Some answers in no particular order:
1. There are lots of alien teams as well which we will get to but humans are particularly savage and warlike.
2. Human uprisings - you'll have to wait to hear about that one đ
3. The players are VERY aware of what they've been put into - depending on who they are they have different attitudes to their status (basically slaves although some owners treat them very differently than others)
4. I don't know what "Gunner Games" is but arenas come in all shapes and sizes and are configured differently for different themes and matches. It's a big show. Some arenas are better known than others. Some smaller/less important worlds have more simple set ups.
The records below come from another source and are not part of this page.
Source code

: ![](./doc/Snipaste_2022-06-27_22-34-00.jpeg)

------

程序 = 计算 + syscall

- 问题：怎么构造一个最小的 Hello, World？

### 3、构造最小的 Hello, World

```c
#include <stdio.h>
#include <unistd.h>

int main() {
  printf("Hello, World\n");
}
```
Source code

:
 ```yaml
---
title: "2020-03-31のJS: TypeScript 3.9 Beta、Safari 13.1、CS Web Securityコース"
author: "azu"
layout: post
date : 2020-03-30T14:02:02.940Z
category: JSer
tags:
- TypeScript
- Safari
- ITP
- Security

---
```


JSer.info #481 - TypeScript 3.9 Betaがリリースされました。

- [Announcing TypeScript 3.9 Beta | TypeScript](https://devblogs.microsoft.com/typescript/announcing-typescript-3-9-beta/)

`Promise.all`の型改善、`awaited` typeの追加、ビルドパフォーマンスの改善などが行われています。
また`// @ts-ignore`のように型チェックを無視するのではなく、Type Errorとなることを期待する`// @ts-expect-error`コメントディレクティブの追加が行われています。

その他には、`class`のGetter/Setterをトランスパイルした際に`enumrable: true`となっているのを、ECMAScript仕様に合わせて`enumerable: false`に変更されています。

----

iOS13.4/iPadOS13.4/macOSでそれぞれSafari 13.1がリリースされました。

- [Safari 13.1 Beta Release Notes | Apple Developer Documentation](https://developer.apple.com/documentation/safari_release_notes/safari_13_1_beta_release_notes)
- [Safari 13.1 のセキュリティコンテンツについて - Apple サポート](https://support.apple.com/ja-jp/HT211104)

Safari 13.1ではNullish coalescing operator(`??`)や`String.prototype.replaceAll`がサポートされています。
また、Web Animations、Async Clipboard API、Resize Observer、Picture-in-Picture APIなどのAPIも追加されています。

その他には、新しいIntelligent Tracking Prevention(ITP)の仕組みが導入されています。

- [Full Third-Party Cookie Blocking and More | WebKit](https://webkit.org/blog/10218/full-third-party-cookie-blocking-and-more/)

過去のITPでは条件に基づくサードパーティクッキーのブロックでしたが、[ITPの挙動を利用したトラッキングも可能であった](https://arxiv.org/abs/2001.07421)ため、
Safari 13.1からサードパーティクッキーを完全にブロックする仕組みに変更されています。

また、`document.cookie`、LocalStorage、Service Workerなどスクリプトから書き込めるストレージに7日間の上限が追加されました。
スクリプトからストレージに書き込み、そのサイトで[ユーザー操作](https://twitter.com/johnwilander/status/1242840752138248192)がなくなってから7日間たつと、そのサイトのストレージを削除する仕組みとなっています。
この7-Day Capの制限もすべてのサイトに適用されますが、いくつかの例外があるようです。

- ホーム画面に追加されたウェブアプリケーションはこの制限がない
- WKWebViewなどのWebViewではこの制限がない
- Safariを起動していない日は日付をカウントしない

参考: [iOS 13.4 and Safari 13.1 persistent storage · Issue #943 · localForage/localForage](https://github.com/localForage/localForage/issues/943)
5. Games take a variety of forms - some are just head to head matches with a standard field configuration so that tournaments can be held, others are narrative. There is every type of objective/mission you can think of. The physical environment (gravity, air, dangerous flora and fauna) can all be alterred/configured.
6. Matches are held for both private audiences and broadcasts. Not all galactic citizens support the sport and consider it barbaric. Nevertheless it has a massive following
7. Players are injured and "die" on the regular but advanced medical technology, cloning, and consciousness backups allow players to come back to the field. In some cases owners are more generous and allow players to have families (some of which go onto be players themselves) and/or walk away from the games once new players are trained up. In other cases, owners wring every last bit of performance and "value" out of their slaves. It is those owners whose players are more likely to end up as Cannon Fodder as they are described: "These are the dregs of the Death Fields sport: the washouts, the mental cases, the warriors who just can't cut it or the teams whose strategy, training, or cunning have fallen behind new, younger franchises... These are also the one final chance for an owner to profit."
8. Earth and it's stellar colonies are in the backwater of the galaxy. They have not advanced to a point where they would be invited to join the larger civilization. Distance and deliberate subterfuge keep humans from getting too close to the core system. But as they expand, contact is becoming more likely.